Yesterday


2019 musical fantasy

Rating: 12/20

Plot: Following an accident, a struggling musician realizes that he lives in a world where the Beatles have never existed. He decides to take advantage of this by "writing" their songs.

It's unclear how somebody can get in an accident that causes everybody else in the world to have amnesia. I don't need the fantasy explained to me exactly, but it would have helped if this was a little less mysterious. This is a case where the premise is better than the movie, that premise winding up under-explored.

This leans very heavily on the charm and talents of Himesh Patel who nails every subdued performance (like when he performs "Yesterday" for a small group of friends) and the big concert moments in front of thousands. He also has a good rapport with Lily James.

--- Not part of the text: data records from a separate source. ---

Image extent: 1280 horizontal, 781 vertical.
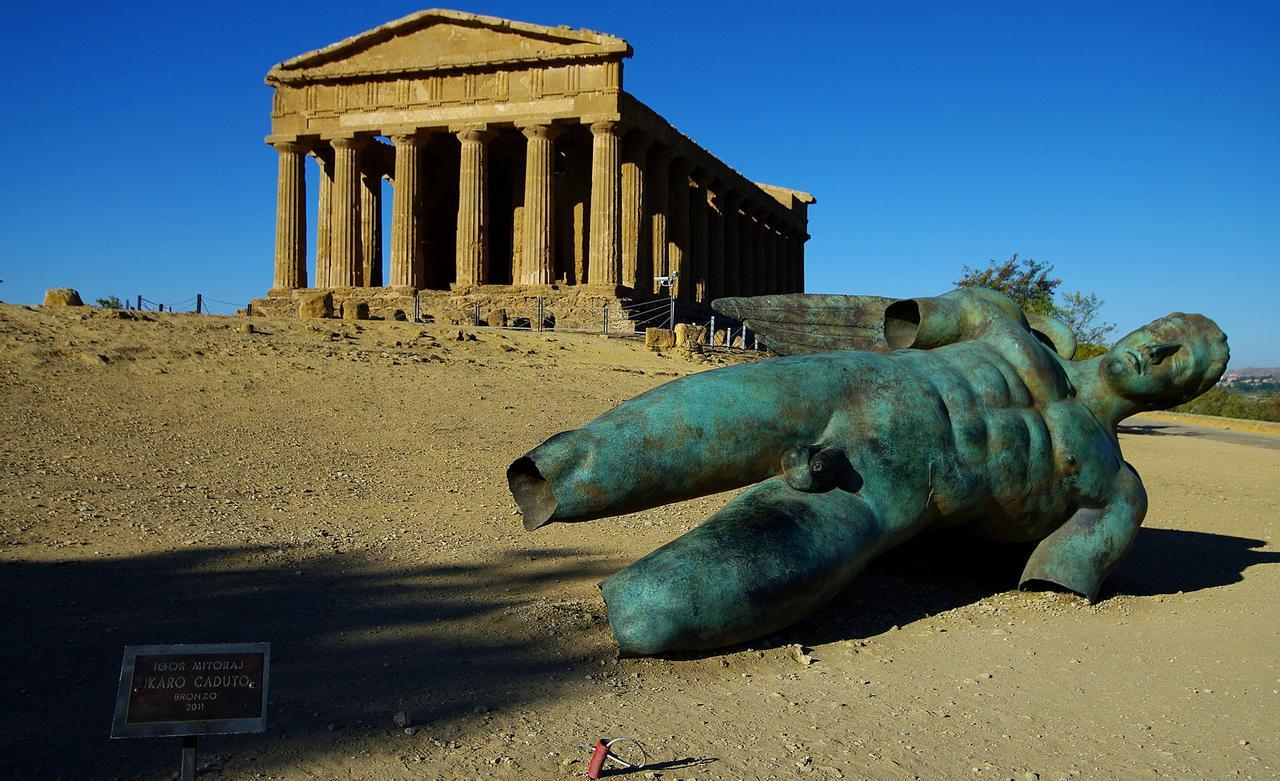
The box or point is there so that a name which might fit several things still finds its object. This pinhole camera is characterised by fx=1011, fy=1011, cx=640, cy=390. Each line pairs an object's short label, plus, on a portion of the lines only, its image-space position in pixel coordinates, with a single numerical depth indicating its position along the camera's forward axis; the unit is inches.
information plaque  100.7
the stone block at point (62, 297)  657.0
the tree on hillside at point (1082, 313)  1226.6
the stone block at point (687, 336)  788.6
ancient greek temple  1082.7
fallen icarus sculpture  160.6
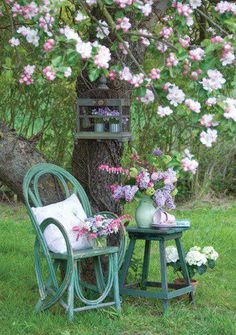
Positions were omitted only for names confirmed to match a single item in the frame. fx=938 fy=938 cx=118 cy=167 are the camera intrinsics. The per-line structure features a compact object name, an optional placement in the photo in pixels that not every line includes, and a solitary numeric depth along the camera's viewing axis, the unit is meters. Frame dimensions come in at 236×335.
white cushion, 5.36
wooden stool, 5.51
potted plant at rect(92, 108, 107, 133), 5.84
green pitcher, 5.62
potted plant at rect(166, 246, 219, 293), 5.87
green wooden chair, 5.18
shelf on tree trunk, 5.82
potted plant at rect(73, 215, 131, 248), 5.36
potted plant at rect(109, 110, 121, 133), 5.82
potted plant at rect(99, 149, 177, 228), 5.58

This movie has a whole lot of Ed Sheeran and Kate McKinnon. Maybe the former is a bigger deal than I'm aware of. This almost seems like an Ed Sheeran vanity project, a movie that lets the world know that if it wasn't for the Beatles, Ed Sheeran would be the greatest songwriter who ever strummed a guitar. I can't name a single Ed Sheeran song, so maybe I'm missing out. McKinnon is a huge distraction, a character who is absurdly comic. She's there to help form a theme about the music industry, but it's heavyhanded and a little too obvious.

This has some fine moments, but is mostly generic when it should be magical. Part of the problem might be that the film's audience doesn't forget the Beatles and their songs existed. Though those songs have had fifty years to become classics, I don't know if they'd have the same impact if they were introduced to the world in 2019. The dramatic irony forces us to think about what we would do if we were in the character's situation, but the movie is a little too fluffy to really give any of it emotional depth. I rarely felt what I think I was supposed to feel. I just thought, "Heh, what a cute premise."